Carlyn Clark is a textile artist/designer, based in Southern California, who uses harvested and foraged natural dyes layered with painting, printing, stitching and fabric manipulation to create artworks and decorative items for the home and body.

She has over 40 years of experience in the fashion and interiors industries starting with her first fashion brand, Choosey Beggar, in 1980. From 1988-1994 she devoted her time to furthering children’s art education, serving as the Executive Director of the Westside Arts Center in Santa Monica, CA. She maintained her art practice by painting children’s furniture, which grew into a business, Knobelties™. She sold the business in 2009 to move to Shanghai, China as a trailing spouse. Returning to the US in 2012 she rediscovered the joy of making, focusing on dyeing, printmaking, painting, hand-stitching and mixed media, furthering her knowledge with intensive workshops with master dyers, Aboubakar Fofana, Michel Garcia and John Marshall. In 2018 she joined the Hana Kark Art Collective.

ARTIST STATEMENT

Carlyn Clark creates mixed media art with a strong engagement around textiles. While exploring the variances and inconsistencies between the realms of memory and experience, Clark tries to increase the dynamic between audience and artist by objectifying emotions and investigating the plurality that develops through shifting interpretations. 

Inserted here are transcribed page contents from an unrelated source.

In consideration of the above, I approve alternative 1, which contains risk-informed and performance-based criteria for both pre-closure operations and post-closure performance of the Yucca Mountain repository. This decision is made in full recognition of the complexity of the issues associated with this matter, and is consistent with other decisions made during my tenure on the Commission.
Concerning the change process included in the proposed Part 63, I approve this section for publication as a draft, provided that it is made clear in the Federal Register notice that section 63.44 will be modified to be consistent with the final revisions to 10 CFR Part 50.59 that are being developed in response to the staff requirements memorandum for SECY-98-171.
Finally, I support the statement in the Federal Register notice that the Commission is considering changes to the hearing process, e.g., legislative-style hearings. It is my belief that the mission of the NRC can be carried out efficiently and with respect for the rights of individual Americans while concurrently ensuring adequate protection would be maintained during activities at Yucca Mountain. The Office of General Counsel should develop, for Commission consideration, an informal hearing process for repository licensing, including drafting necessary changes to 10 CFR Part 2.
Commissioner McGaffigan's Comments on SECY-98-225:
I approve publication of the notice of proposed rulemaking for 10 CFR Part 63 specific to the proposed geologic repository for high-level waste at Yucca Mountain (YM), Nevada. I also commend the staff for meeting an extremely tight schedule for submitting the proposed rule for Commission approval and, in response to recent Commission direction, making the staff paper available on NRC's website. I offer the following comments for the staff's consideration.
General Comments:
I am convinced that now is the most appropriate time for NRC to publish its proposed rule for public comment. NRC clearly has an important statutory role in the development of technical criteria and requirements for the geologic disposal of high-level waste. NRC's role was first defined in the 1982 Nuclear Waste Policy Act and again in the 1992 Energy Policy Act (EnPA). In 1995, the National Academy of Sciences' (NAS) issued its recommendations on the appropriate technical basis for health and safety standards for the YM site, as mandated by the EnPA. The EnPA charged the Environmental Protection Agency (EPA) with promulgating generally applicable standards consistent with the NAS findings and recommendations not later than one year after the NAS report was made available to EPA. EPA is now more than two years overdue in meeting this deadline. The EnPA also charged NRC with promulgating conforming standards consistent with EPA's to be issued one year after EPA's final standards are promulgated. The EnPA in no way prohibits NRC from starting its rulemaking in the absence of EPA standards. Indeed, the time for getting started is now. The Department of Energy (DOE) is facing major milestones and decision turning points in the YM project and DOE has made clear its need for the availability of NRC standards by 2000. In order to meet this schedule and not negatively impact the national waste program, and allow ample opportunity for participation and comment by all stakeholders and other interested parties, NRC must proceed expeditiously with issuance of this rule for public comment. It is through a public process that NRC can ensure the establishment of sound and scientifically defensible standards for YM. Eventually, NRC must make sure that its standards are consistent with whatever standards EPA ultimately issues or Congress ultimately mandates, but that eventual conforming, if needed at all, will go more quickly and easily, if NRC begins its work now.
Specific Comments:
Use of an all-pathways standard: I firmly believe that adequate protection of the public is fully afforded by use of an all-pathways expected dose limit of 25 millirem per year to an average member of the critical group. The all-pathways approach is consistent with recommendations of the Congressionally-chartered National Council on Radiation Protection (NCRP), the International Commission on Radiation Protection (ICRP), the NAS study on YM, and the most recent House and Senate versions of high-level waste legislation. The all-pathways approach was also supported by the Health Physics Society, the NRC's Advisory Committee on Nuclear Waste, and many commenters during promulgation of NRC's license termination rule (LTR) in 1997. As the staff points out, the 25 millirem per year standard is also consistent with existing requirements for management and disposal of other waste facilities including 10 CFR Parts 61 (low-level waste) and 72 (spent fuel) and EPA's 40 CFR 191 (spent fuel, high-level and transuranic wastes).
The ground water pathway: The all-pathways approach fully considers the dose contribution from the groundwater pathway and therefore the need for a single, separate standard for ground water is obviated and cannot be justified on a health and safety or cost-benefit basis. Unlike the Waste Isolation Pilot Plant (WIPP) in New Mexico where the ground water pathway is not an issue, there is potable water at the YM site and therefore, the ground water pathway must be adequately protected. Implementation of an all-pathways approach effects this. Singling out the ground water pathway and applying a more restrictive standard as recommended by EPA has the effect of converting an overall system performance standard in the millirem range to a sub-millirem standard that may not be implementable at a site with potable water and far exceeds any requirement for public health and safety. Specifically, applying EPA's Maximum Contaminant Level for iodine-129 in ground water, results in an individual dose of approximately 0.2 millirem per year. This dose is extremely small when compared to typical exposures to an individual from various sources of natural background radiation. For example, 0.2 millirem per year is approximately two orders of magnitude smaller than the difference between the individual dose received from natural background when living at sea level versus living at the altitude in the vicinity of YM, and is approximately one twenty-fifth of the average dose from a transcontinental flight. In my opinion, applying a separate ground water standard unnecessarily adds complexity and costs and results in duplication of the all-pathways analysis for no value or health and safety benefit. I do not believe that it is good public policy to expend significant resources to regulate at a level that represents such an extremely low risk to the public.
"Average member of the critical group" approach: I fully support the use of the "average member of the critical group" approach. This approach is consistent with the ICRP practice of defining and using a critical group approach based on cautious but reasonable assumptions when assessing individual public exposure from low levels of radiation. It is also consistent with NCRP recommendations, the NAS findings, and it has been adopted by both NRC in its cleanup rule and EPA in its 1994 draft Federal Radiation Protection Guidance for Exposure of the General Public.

Using scavenged, repurposed and transformed materials with traditional and historic processes, her mixed media artworks can be viewed as a celebration of usage, embracing the tactile nature of unevenness, irregularity and decay to inspire explorations of memory and projection.  By probing the uncertainty of origination via modifications and mutations, she absorbs the historic traditions of remembrance art, traditional dye processes and stitchery customs into her daily practice. By questioning the disparities between the realms of memory and experience, she describes personal events and moments by means of additions and omissions and acknowledgement and disavowal, drawing the viewer in as a participant in the experience.